Snakes, Fires, & Thieves

April 12, 1959

The dangers faced by the mind are like poisonous snakes, fires, and great thieves -- things that are always lying in wait to lay us to waste: robbing us, killing us, and stripping us of our valuables, our human goodness, every day and night.

"Poisonous snakes" here stand for passion, aversion, and delusion, which have a painful poison that seeps into the minds of run-of-the-mill people. When it reaches the heart, this poison can kill you.

As for "fires," there are two kinds: forest fires and house fires. A forest fire doesn't have any one owner. It arises of its own accord, by its nature, and spreads its destruction far and wide, without bounds, until it dies out on its own. This stands for the fires of birth, aging, illness, and death, forms of suffering that arise in the bodies of all living beings. This fire can burn up both our worldly treasures and our noble treasures (i.e., the goodness of the mind that we otherwise would be able to develop). As for house fires, those are the fires that arise from within the heart -- defilements, ignorance, craving, and clinging -- the hindrances that get in the way of the goodness that comes from training the heart and mind.

The "great thieves" or "500 most wanted criminals" stand for our five aggregates: form, feeling, perception, thought-constructs, and consciousness, which are constantly robbing us, killing us, and oppressing us, destroying both our worldly treasures and our noble ones. In addition, there are the underground criminals that keep sneaking up on us without our realizing it: material gain, status, praise, and pleasure from external things. Whoever gets duped by these criminals finds it hard to work free. This is why they can destroy the goodness that we'd otherwise be able to attain in the area of the heart and mind.

# EXCERPTED DATA:
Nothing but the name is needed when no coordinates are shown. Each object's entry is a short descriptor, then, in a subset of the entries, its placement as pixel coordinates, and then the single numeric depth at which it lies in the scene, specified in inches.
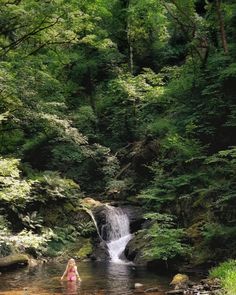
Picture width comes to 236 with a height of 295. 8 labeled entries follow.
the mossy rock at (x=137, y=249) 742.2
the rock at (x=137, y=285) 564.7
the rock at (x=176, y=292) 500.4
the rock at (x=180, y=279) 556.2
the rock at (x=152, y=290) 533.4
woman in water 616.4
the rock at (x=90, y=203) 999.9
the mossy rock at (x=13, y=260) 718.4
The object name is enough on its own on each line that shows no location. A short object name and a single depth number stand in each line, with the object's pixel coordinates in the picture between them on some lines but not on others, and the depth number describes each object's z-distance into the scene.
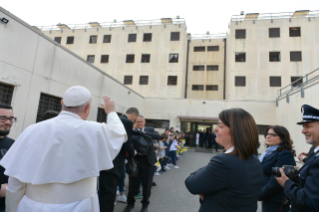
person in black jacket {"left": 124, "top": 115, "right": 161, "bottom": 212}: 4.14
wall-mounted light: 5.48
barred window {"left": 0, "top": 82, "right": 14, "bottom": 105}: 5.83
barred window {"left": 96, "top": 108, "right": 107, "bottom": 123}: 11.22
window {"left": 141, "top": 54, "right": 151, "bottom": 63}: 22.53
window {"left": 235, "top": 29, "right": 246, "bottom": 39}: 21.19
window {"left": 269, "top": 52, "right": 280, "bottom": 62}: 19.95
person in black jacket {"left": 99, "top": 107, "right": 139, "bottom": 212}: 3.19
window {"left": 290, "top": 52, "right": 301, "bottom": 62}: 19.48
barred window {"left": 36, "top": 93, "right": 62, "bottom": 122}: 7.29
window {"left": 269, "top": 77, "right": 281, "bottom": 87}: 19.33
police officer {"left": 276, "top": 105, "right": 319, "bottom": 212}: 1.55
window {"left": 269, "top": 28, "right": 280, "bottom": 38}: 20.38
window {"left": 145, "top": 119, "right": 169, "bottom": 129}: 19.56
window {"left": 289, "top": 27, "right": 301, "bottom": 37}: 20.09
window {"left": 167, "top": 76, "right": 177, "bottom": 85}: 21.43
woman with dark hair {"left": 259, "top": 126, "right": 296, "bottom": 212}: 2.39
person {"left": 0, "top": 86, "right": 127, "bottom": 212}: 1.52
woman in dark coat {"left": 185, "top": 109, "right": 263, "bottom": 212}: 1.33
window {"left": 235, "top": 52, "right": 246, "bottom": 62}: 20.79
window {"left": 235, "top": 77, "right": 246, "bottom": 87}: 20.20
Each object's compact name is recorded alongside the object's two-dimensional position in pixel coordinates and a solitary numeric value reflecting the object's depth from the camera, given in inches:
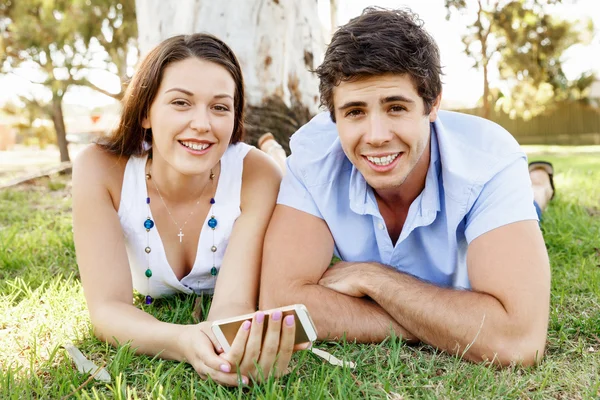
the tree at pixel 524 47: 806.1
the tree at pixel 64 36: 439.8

--

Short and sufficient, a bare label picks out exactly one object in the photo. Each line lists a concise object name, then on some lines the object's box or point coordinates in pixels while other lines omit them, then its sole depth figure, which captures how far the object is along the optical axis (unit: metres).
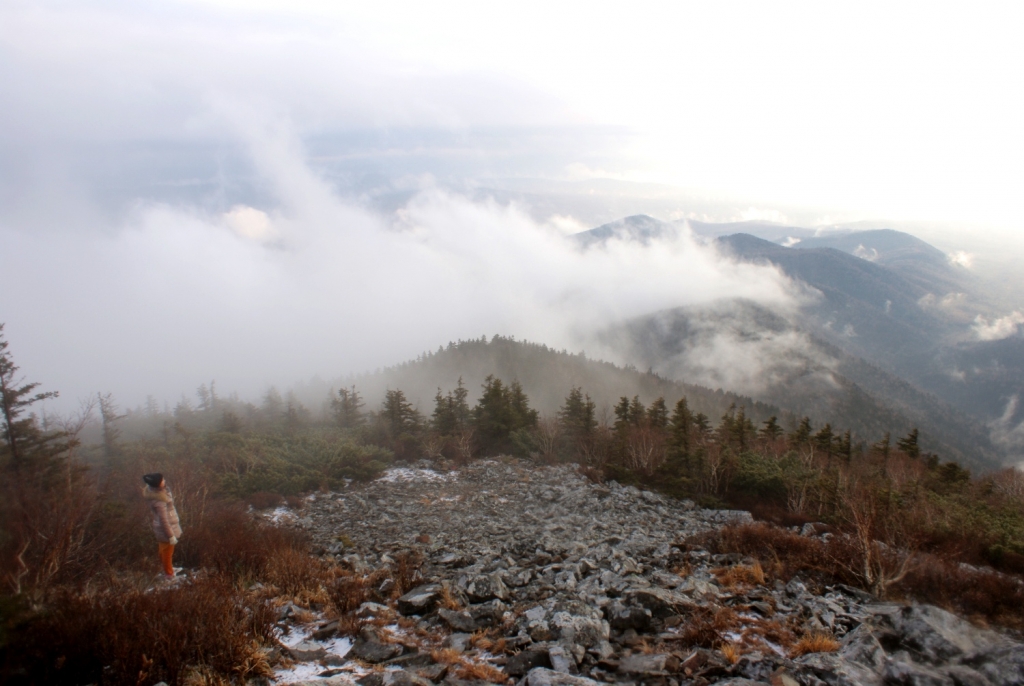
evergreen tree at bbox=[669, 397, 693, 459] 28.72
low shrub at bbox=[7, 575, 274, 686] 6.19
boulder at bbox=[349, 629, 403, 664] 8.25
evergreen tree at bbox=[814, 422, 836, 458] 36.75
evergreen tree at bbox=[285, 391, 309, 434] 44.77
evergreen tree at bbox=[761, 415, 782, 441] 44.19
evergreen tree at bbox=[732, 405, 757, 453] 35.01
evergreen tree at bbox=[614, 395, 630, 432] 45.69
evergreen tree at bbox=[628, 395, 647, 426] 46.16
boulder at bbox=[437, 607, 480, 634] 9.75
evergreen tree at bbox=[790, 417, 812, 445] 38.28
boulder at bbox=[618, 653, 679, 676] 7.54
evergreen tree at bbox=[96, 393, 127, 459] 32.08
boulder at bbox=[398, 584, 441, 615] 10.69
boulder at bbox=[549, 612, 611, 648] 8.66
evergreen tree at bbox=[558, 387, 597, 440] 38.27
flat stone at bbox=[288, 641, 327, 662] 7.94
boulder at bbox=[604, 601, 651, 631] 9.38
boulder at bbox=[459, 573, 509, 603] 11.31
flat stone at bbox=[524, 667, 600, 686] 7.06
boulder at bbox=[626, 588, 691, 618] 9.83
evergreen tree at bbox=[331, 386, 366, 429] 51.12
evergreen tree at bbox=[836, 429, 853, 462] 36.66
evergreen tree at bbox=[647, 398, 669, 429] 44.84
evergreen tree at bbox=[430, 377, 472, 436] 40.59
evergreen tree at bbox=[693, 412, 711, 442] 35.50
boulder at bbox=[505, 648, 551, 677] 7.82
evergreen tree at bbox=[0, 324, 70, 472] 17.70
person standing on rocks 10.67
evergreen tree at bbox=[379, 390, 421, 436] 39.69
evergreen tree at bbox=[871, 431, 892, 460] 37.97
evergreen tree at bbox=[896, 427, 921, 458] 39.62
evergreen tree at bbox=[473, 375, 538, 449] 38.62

...

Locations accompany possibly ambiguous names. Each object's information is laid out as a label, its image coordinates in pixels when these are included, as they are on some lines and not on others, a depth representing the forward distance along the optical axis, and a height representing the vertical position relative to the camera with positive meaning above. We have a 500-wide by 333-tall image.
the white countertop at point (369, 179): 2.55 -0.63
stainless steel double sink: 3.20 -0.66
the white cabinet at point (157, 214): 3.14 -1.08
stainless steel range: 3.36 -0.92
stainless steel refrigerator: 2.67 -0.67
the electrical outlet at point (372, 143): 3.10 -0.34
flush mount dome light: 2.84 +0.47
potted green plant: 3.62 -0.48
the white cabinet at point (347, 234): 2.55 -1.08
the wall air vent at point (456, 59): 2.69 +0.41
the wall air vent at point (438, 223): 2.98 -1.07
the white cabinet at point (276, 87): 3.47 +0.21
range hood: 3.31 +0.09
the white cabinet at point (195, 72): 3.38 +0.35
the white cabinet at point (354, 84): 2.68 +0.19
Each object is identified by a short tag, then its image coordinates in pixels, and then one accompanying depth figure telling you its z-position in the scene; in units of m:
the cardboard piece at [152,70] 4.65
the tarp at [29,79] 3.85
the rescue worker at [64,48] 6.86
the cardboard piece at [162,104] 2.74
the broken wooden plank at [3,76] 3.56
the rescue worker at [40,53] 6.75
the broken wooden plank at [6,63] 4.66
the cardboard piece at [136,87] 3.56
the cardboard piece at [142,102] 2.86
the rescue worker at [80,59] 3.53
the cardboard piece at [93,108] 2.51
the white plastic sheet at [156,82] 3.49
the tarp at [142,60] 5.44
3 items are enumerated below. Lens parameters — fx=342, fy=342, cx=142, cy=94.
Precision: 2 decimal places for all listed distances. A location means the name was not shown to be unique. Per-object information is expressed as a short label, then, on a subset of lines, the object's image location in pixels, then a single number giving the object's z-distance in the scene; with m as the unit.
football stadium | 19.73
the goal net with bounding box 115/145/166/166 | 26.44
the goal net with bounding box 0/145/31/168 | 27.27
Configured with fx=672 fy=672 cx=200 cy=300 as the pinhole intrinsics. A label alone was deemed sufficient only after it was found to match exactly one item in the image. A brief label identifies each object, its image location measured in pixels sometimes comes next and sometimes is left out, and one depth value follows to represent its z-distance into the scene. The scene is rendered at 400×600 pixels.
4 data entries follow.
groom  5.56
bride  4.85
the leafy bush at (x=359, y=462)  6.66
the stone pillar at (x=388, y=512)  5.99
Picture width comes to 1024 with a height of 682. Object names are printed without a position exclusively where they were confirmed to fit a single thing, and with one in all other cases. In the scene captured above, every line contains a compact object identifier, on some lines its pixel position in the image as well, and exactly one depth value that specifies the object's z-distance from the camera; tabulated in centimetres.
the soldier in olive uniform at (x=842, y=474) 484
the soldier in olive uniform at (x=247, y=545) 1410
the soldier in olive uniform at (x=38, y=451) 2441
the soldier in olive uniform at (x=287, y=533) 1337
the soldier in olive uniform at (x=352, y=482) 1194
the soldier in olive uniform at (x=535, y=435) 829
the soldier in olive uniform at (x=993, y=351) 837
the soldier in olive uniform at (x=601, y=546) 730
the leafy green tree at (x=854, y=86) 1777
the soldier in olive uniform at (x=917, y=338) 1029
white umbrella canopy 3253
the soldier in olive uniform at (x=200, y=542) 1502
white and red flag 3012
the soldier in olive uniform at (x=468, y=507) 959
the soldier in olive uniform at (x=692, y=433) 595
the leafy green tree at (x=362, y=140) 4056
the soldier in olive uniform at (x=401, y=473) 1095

# WORK ORDER:
Continue the talk on snakes, fires, and thieves from its last sentence onward.

# ANSWER SECTION:
All of these poisonous snakes, fires, and criminals pose a tremendous danger to the heart. They keep destroying our goodness every moment. If we're not wise to them, we'll have trouble gaining release from them. The only way to prevent these dangers is through the power of the Dhamma: in other words, the practice of meditation, using our powers of directed thought and evaluation within ourselves to the point where we give rise to the discernment that clearly knows and sees the truth of all fabricated things. When we can see the dangers on all sides, we'll learn to be careful and on our guard, to look for ways of destroying them or of escaping from them. When we can do this, our lives will be happy.

When we practice the Dhamma it's as if we were going through a lonely, desolate forest on the way to a goal that's the highest form of happiness and safety. To get through the forest, we have to depend on the practice of concentration, with our mindfulness circumspect on all sides. We can't be heedless or complacent. We must make the effort to cut away all the concepts and preoccupations that come in to destroy the goodness of the mind. When we know that there are poisonous snakes, fires, and the 500 most wanted criminals lying in wait for us along our way, we have to be mindful, alert, and wakeful at all times, and to get good weapons ready so that we can fight them off.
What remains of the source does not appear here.